Selected extract:
:::
# Battery Light on.... No.. its NOT the alternator.



## micaheli (Dec 30, 2006)

Okay.... this is a really weird problem... The battery light by itself is coming on right when I hook a fully charged battery up to the car. Even with no keys in the car... Completely off.

The light ironically stays on and drains the battery dead overnight.... Thats like water that makes you thirsty.

Anyways... The alternator is good... after the battery died the first time from the light. I jumped the car. It ran great.. charged the battery up wonderful, etc... But the damn light won't go out! 

A little history... I *WAS* having an alternator issue a couple weeks ago, but I ran new wire between all of the points in the charging system.. Some of the old wire looked really oxidized and corroded. But, that was pretty simple point A-->point B stuff... I did one wire at a time so I didn't confuse them, and double checked my work in the haynes manual (albeit not the most accurate book).
:::
Extracted data:
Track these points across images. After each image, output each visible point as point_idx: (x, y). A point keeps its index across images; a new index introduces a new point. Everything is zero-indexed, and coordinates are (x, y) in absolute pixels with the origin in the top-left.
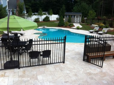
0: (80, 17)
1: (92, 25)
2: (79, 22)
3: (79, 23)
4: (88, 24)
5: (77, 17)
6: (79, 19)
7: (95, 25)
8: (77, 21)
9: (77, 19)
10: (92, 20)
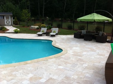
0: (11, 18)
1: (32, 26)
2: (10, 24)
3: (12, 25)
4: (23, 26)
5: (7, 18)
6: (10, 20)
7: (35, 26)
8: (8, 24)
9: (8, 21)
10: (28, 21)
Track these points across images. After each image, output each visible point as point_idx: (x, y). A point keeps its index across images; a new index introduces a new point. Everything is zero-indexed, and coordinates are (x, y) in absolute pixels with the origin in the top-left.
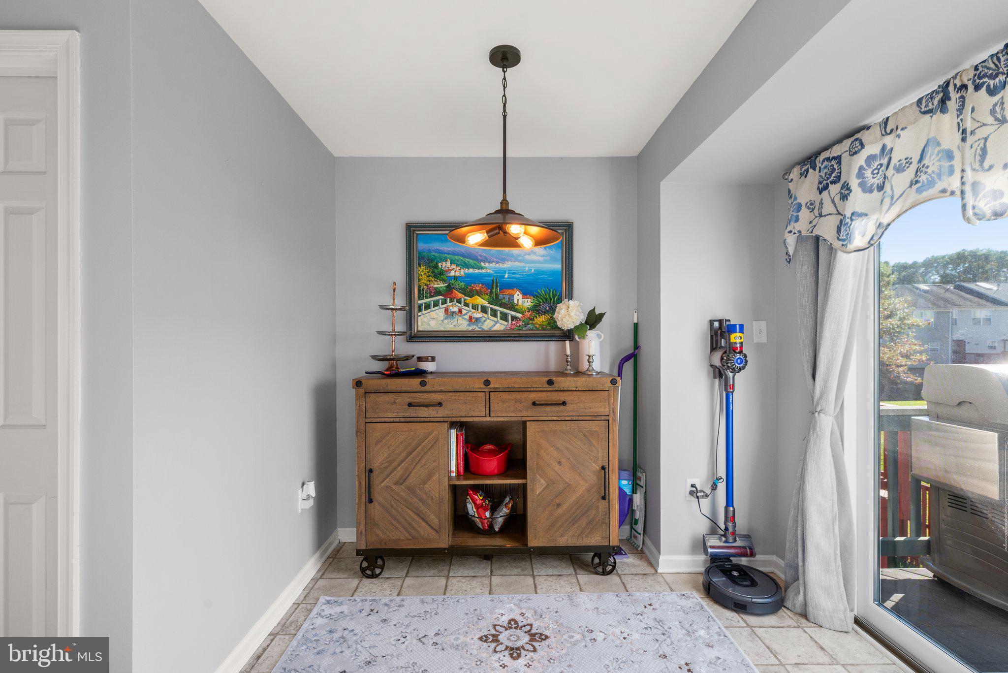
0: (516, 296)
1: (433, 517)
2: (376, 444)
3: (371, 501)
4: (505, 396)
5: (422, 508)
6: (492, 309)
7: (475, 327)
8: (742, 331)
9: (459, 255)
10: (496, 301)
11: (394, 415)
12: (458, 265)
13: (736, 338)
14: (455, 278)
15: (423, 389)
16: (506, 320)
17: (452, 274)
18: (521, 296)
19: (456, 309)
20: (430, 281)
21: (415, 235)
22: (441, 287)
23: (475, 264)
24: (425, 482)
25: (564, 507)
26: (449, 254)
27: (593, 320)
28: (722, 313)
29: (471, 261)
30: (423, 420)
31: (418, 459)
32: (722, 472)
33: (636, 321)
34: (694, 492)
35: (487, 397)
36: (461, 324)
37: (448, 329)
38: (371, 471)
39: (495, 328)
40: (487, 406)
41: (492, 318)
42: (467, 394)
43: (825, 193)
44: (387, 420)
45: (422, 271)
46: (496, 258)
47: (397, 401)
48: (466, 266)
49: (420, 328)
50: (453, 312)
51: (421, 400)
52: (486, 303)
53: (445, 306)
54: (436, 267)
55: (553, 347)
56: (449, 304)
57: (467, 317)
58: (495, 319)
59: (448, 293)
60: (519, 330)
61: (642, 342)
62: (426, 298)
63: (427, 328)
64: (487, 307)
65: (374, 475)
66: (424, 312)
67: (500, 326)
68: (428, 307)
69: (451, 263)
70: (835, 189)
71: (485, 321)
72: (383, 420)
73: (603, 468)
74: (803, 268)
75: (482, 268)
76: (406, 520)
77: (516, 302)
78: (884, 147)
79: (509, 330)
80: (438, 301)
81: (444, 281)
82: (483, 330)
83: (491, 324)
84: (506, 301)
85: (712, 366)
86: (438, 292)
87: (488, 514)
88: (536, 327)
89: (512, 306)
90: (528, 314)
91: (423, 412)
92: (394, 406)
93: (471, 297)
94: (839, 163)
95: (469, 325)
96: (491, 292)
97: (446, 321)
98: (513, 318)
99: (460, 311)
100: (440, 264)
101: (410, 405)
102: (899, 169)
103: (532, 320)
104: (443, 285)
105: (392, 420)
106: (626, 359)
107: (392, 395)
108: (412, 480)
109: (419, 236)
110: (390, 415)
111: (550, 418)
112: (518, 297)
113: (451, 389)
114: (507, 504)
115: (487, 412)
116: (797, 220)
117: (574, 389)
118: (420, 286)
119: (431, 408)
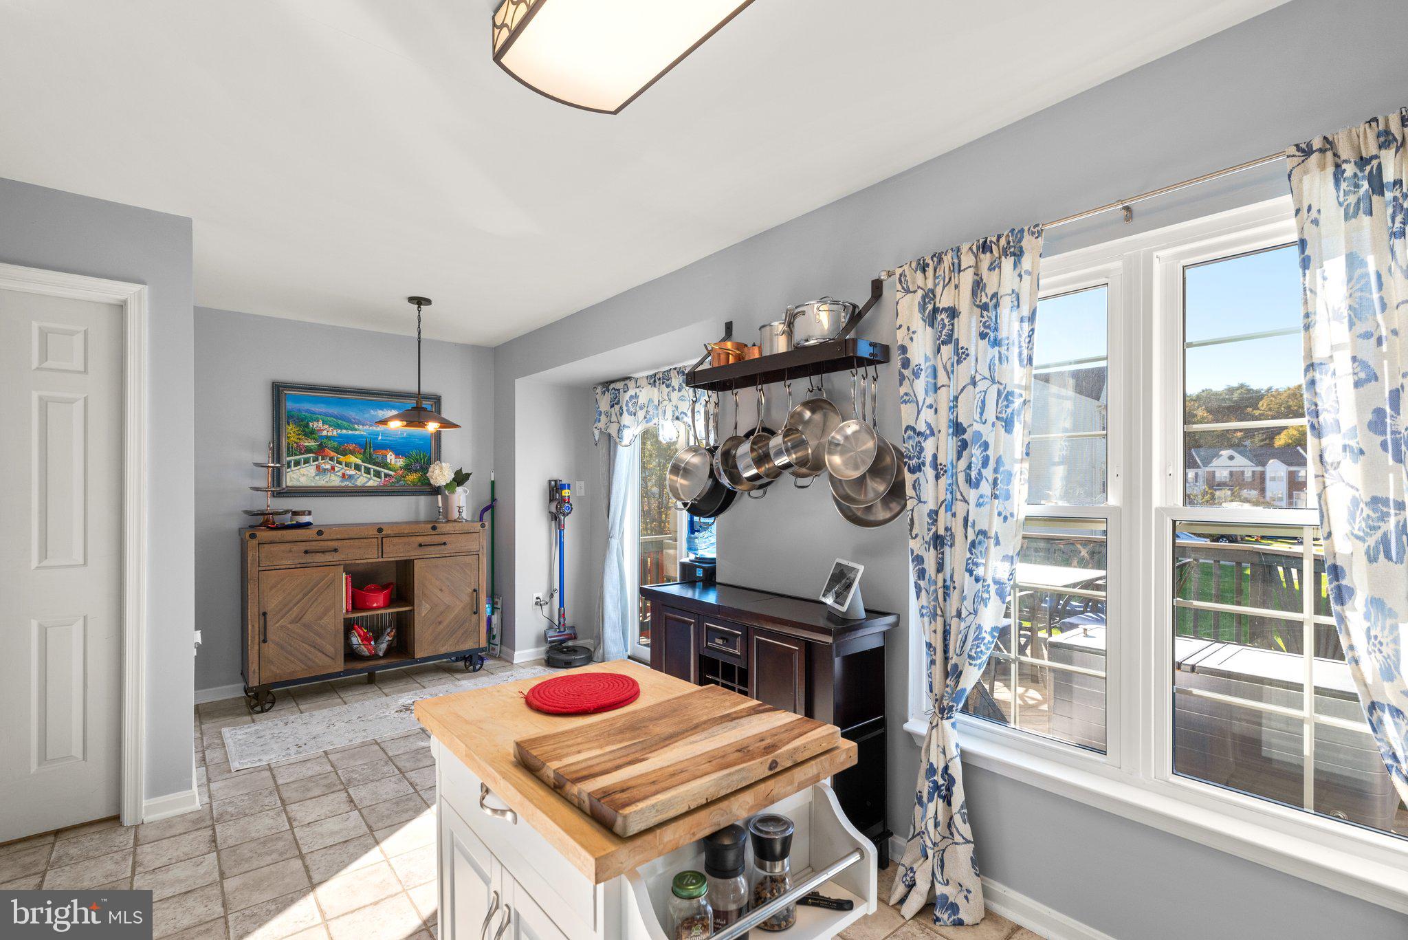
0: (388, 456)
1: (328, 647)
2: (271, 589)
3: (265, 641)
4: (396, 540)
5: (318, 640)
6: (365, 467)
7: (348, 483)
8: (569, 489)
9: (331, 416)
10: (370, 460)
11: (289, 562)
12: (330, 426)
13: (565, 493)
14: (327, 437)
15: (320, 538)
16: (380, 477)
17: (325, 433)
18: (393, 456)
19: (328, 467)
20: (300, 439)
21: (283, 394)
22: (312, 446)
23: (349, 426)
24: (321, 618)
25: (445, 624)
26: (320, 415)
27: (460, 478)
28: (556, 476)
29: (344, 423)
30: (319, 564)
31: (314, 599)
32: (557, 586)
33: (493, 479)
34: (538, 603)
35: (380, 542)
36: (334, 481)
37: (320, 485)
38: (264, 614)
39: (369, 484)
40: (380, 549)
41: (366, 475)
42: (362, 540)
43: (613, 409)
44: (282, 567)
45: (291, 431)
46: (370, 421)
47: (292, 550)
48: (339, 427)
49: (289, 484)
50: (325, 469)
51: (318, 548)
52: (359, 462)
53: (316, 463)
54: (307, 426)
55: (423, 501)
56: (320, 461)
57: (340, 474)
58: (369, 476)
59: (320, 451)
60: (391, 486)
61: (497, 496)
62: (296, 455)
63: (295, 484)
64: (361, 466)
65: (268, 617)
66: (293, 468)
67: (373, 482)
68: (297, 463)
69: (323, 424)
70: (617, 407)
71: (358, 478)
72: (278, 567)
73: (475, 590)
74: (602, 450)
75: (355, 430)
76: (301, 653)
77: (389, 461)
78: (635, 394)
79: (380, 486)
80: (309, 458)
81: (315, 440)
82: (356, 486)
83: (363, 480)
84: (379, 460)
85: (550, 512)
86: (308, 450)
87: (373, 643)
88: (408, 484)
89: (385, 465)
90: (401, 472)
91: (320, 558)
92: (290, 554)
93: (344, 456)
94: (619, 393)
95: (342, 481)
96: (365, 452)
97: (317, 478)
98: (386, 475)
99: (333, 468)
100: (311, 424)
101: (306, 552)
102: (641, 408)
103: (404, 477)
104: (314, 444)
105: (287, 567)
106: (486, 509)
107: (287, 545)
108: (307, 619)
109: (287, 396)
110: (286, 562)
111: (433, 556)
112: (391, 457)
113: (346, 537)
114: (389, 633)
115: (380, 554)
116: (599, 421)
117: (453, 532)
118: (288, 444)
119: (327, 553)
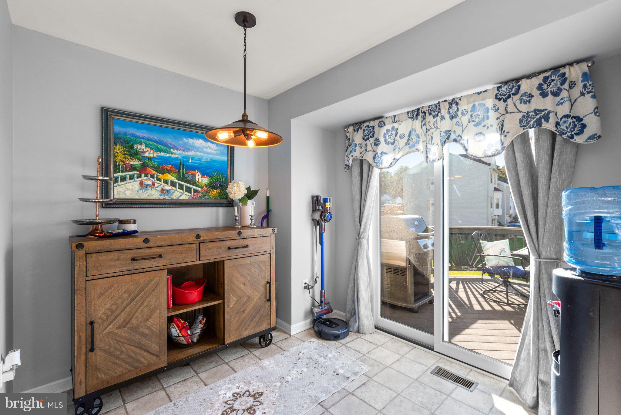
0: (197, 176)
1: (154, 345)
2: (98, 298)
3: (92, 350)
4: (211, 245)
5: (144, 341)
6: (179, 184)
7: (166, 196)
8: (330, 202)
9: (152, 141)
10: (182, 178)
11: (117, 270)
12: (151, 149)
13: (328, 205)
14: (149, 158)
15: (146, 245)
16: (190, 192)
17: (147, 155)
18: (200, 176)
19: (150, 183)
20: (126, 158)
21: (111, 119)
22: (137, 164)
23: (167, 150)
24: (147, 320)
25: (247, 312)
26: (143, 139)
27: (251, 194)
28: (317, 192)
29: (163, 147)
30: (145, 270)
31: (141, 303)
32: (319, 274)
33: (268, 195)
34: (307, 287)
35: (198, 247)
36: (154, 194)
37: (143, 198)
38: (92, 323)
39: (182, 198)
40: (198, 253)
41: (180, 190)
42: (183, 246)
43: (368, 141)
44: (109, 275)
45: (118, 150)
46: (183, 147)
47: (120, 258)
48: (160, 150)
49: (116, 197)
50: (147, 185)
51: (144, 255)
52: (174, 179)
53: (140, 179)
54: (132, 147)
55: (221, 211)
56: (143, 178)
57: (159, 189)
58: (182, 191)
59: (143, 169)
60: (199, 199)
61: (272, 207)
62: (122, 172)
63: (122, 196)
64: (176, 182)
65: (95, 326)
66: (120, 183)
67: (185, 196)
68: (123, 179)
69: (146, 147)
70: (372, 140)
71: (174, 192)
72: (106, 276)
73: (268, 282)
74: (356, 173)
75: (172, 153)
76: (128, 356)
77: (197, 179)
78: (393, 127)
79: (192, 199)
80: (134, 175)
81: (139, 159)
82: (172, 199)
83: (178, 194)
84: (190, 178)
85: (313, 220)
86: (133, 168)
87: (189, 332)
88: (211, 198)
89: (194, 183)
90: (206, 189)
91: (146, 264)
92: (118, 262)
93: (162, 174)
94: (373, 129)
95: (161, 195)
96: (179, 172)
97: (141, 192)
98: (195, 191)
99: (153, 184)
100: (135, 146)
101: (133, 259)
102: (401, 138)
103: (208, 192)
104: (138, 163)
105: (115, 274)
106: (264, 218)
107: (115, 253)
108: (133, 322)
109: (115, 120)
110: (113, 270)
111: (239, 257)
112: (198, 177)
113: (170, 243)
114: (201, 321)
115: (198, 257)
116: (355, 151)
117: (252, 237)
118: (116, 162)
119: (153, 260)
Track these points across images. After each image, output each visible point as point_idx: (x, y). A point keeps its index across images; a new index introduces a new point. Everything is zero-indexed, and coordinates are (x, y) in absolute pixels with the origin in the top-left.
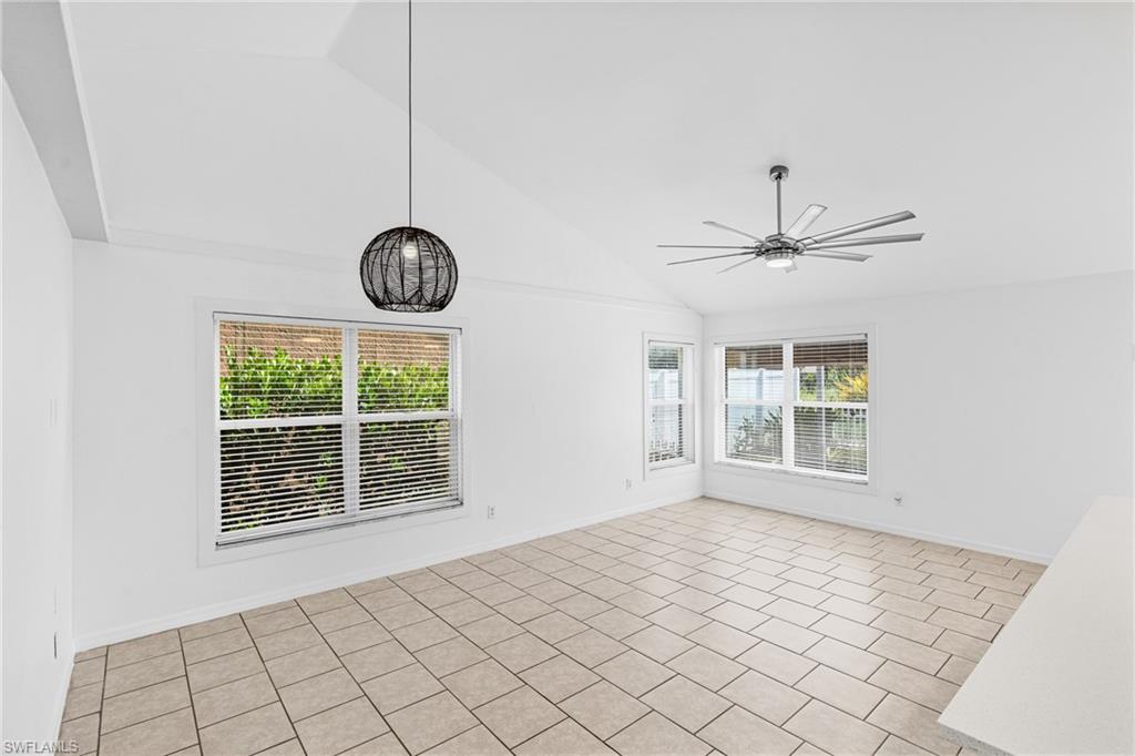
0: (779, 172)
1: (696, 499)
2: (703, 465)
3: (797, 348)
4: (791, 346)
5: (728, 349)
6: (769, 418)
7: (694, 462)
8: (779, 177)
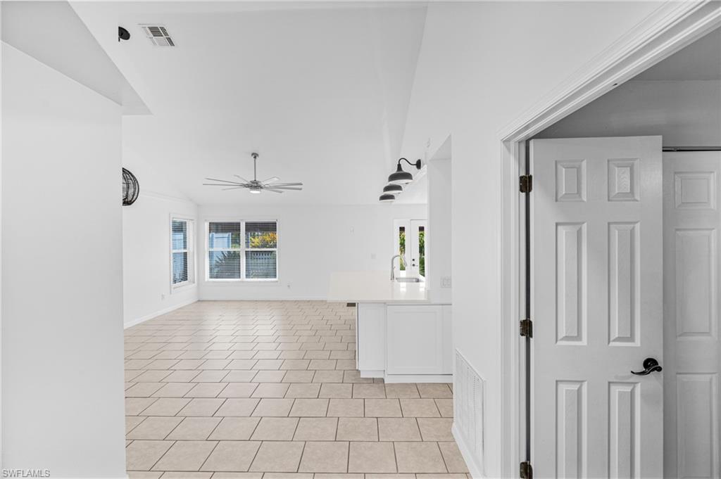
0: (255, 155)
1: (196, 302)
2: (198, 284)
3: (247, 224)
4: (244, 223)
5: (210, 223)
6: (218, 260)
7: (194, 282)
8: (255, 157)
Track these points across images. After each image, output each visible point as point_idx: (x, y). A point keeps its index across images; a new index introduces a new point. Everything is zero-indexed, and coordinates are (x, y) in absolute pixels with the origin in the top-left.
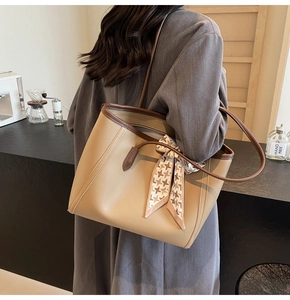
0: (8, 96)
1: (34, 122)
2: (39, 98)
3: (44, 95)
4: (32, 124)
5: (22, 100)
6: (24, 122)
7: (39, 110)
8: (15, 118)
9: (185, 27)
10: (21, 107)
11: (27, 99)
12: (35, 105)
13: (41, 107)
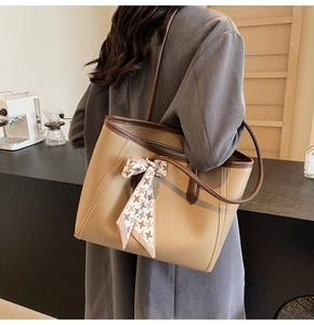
:::
Explore the material:
A. In the battery light thread above, what steps does the poster describe taking when redoing the wiring in the charging system? List them all.
B. Turn the paragraph of the battery light thread that begins "A little history..." into a short bulleted list that keeps its main facts.

Solutions:
A.
- Ran new wire between all of the points in the charging system
- Did one wire at a time to avoid confusing them
- Double-checked the work in the Haynes manual

B.
- A couple of weeks earlier, there was an alternator issue.
- New wire was run between all points in the charging system because some of the old wire looked oxidized and corroded.
- The job was simple point-to-point wiring, done one wire at a time to avoid mixing them up.
- The work was double-checked in the Haynes manual, which the poster considers not the most accurate book.